A mokorotlo, also known as a modianywe, is a type of straw hat widely used for traditional Sotho clothing, and is the national symbol of Lesotho and the national symbol of the Basotho and Lesotho people. An image of the hat appears on the flag of Lesotho, and on Lesotho vehicle licence plates. The design is believed to have been inspired by the conical mountain Mount Qiloane. It is known as “molianyeoe”, which means "he who executes judgement in court" in Sesotho. It is manufactured from an indigenous grass known as “mosea” or “leholi”.

==History==

The origins of the mokorotlo are unclear. A similarly shaped hat, called a toedang, was commonly worn by the Cape Malays, who are descendants of slaves from the East Indies. It is believed that the Sotho may have adopted the mokorotlo through exposure to these hats.

The mokorotlo was likely adopted in the early 20th century, when chiefs began to wear the hat and began singing a song also known as the ‘Mokorotlo’ to garner support at village “Pitso”, which is a gathering. In its original form, it was exclusively worn by males to gatherings. However, in the 1950s, new designs were developed to cater to women.

==Symbolism==

The Sotho display the mokorotlo in their homes, indicating that they uphold the customs and acknowledge their bonds with their Balimo.

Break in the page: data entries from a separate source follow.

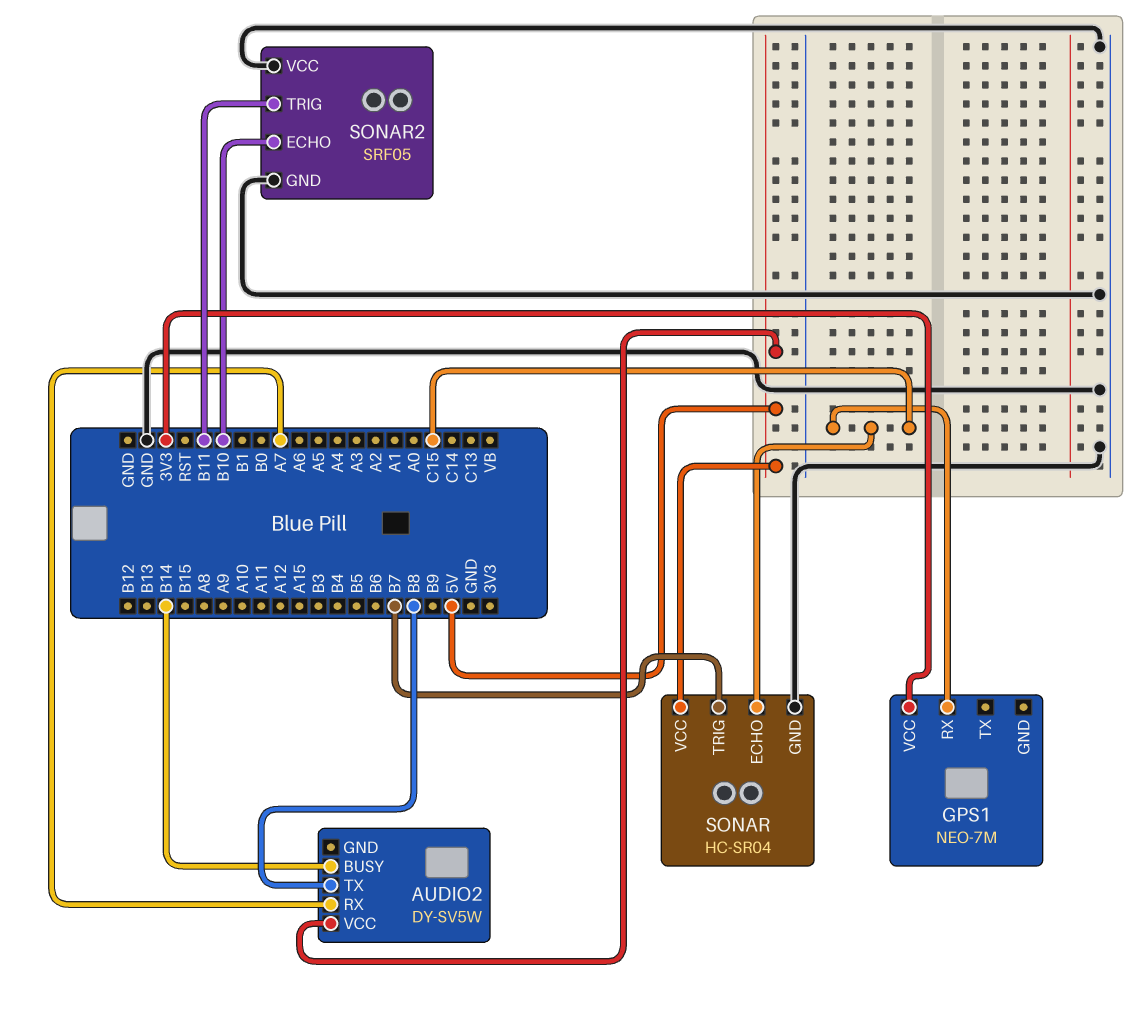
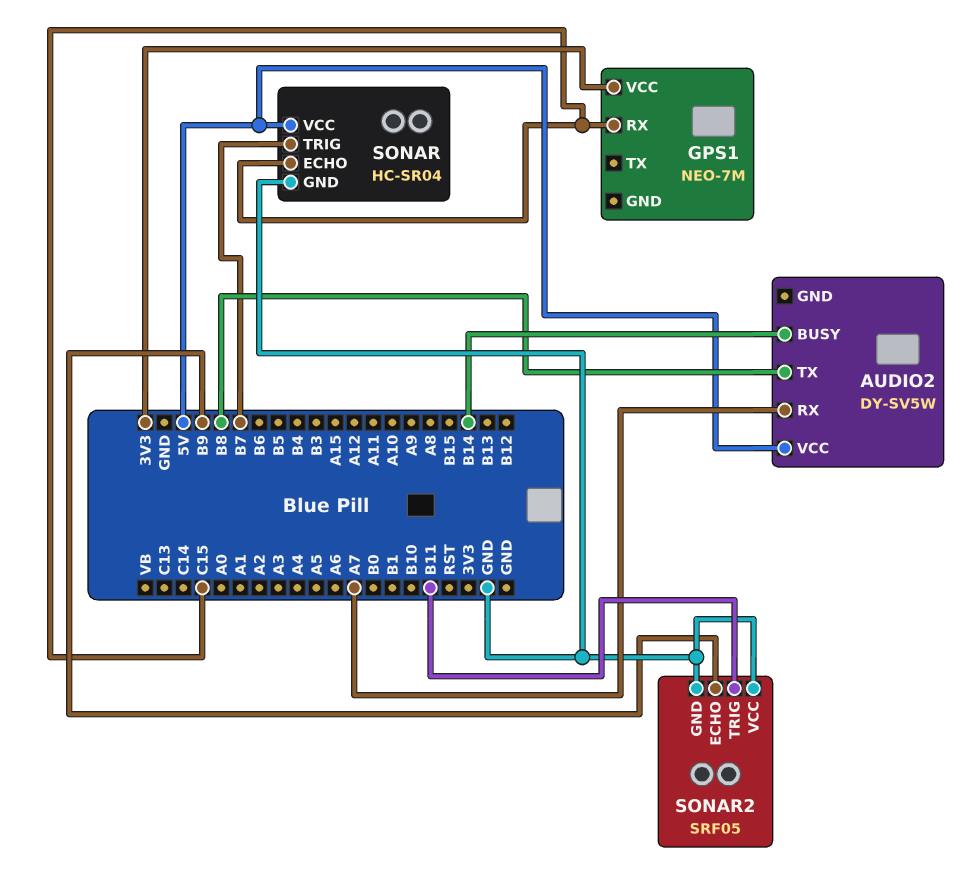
SONAR2 pin ECHO: B10 -> B9

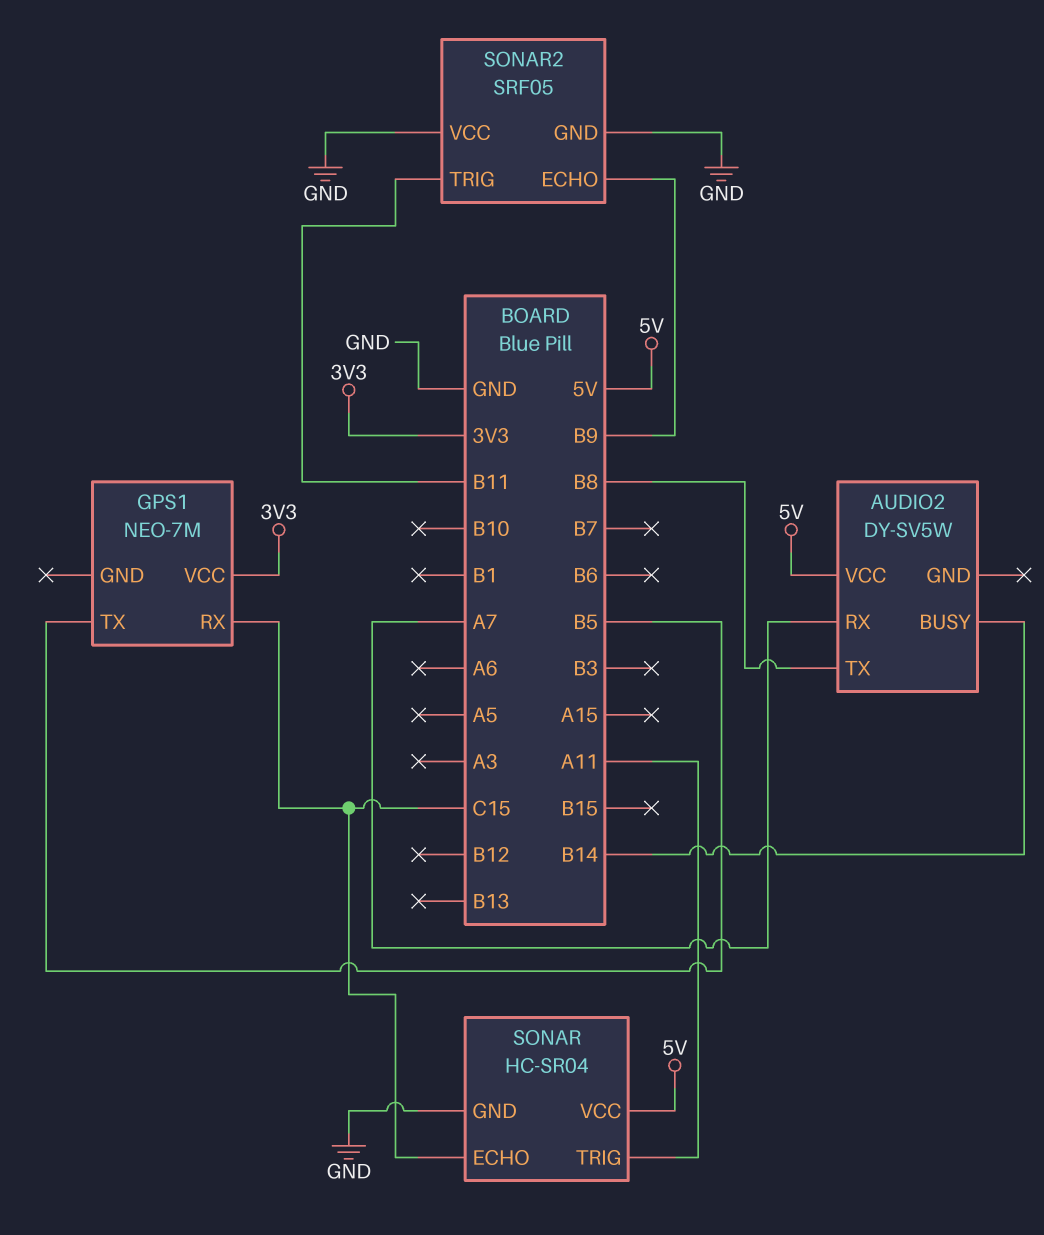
GPS1 pin TX: none -> B5
SONAR pin TRIG: B7 -> A11

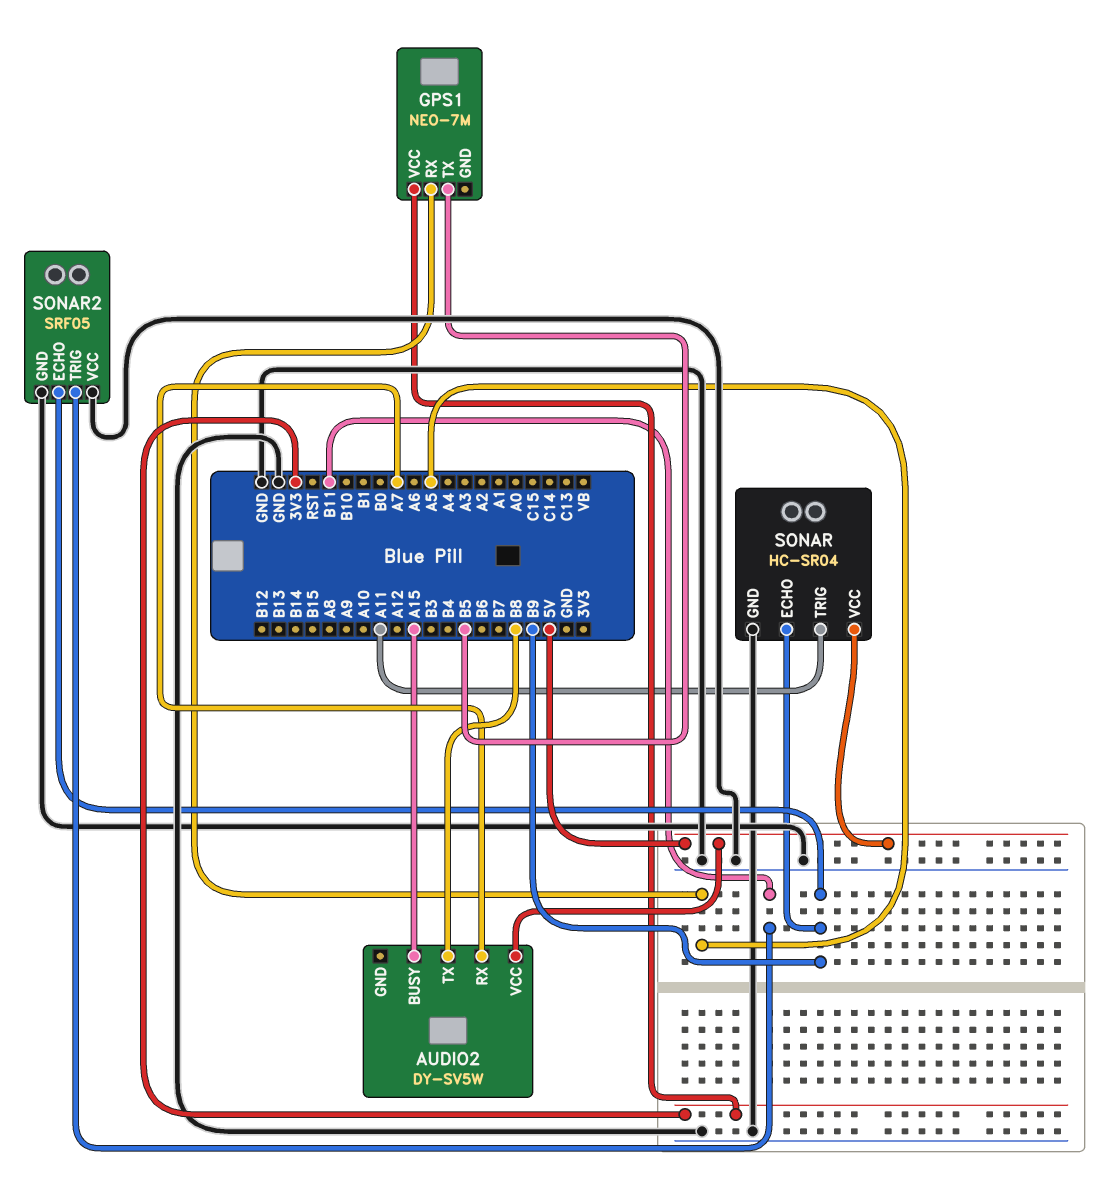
AUDIO2 pin BUSY: B14 -> A15
GPS1 pin RX: C15 -> A5
SONAR pin ECHO: C15 -> B9

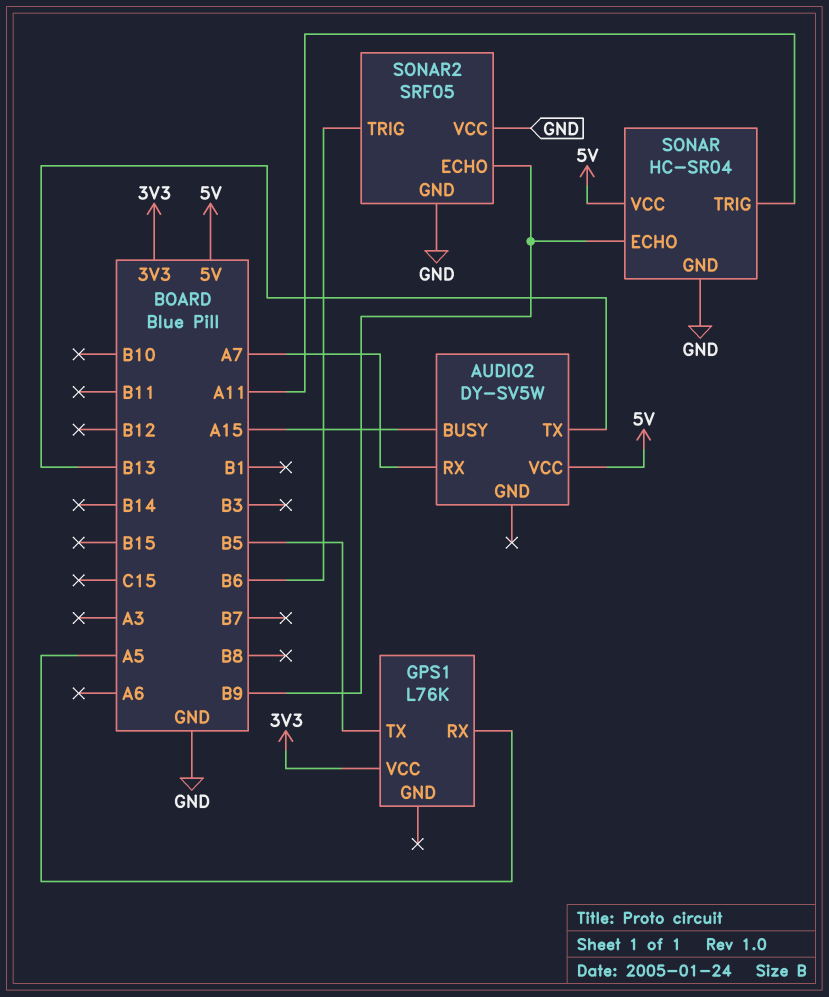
AUDIO2 pin TX: B8 -> B13
GPS1: NEO-7M -> L76K
SONAR2 pin TRIG: B11 -> B6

It also serves to protect the home against danger and other evil influences. The hat is an important part of Sotho cultural attire that is worn to reflect national identity and pride.

==Alternative uses==

Other warfare rituals, songs and poems go by the generic name of mokorotlo. It is also noted that mokorotlo refers to the traditional male dance performed by male initiates and elders.